Incontri al Mise sull’ex Ilva, i sindacati: avviata interlocuzione

“Il ministro ha ribadito con fermezza che nessun piano industriale che preveda la partecipazione dello Stato potrà prevedere un solo licenziamento, a partire dai lavoratori di Ilva in As”.

Lo riferiscono i segretari di Fim, Fiom, Uilm e Usb di Taranto, dopo l’incontro di mercoledì pomeriggio con il ministro dello Sviluppo economico Stefano Patuanelli sulla vertenza ex Ilva. Si è fatto il punto sulla “difficile fase – aggiungono – che attraversa lo stabilimento siderurgico di Taranto sia dal punto di vista della sicurezza e della questione sociale e ambientale.

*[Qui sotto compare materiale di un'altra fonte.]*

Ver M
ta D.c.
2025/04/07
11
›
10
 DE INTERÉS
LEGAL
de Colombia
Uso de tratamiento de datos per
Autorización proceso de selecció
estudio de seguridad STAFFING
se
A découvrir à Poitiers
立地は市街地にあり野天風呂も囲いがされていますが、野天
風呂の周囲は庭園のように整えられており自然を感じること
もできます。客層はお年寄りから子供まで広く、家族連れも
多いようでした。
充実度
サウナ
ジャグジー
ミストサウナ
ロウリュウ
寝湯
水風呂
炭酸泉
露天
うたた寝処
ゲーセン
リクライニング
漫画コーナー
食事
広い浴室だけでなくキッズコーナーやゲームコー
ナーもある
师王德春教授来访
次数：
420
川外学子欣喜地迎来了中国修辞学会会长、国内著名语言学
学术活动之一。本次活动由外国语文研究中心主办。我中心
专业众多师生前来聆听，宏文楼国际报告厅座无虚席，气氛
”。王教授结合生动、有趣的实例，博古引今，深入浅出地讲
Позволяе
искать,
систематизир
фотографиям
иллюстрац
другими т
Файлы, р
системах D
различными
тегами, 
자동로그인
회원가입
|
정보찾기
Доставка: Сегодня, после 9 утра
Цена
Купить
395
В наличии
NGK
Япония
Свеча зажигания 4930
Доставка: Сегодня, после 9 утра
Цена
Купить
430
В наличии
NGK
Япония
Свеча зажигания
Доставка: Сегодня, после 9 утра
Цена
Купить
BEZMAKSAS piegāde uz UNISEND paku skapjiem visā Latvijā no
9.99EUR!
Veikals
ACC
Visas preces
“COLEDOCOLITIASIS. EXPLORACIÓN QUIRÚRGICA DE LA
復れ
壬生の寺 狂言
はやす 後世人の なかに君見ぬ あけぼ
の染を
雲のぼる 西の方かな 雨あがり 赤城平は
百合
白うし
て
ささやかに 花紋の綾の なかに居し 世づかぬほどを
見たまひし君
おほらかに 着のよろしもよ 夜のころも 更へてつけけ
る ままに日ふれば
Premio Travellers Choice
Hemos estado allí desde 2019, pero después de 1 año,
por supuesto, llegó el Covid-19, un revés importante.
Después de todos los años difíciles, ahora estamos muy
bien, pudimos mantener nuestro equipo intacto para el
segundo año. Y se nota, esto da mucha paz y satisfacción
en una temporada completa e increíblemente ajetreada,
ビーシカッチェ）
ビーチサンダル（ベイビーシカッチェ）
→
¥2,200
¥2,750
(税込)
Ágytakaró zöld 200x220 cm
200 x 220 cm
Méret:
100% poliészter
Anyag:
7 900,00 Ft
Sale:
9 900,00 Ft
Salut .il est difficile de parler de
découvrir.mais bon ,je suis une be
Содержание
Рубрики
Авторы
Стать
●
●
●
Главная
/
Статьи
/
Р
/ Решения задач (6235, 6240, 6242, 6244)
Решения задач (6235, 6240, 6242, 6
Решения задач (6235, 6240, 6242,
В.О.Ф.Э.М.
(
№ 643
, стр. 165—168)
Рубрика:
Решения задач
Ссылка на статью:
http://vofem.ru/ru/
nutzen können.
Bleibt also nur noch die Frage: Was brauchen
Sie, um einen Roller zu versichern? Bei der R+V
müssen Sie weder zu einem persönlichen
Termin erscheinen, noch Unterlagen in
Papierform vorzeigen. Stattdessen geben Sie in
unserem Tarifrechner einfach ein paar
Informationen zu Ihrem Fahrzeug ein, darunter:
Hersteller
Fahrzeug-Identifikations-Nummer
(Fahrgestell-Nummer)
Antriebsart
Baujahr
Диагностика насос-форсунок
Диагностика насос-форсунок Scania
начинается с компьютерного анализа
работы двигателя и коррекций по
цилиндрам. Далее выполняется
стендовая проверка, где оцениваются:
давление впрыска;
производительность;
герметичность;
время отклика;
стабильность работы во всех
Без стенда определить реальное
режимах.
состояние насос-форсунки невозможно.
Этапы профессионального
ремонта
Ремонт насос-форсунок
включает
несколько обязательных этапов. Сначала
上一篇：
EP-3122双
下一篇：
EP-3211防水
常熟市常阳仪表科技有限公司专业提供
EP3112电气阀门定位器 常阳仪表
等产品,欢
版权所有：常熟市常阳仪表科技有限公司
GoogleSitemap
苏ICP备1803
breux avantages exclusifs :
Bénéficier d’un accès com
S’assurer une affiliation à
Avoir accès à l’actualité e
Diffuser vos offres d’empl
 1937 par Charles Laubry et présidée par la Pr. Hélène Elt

Un incontro serrato, durato circa 3 ore, che ha prodotto un primo risultato rispetto alla calendarizzazione di una serie di incontri, a partire da domani alle ore 12 in cui ci sarà un primo confronto con i vertici di Arcelor Mittal”.

Il successivo incontro, previsto per lunedì 28 settembre, “affronterà – osservano ancora Fim, Fiom, Uilm e Usb – la complessa vertenza ex Ilva, a partire dal futuro del gruppo con la presenza anche di Invitalia. Inoltre, nei prossimi giorni saranno programmati ulteriori incontri monotematici a partire dalla questione della sicurezza, dell’occupazione, dell’appalto e del salario dei lavoratori”.

Infine, le organizzazioni sindacali hanno “dichiarato ai commissari straordinari e al ministro Patuanelli – concludono – la necessità di fermare la fabbrica per le scarse condizioni di sicurezza legati ai mancanti interventi di manutenzione ordinaria e straordinaria”.

Stamattina intanto (giovedì 24 settembre 2020) i sindacati dovrebbero incontrare i rappresentanti di Arcelor Mittal Italia al ministero dello Sviluppo economico per discutere di sicurezza e manutenzione. La riunione sarebbe incentrata, secondo quanto si apprende, sullo stabilimento di Taranto.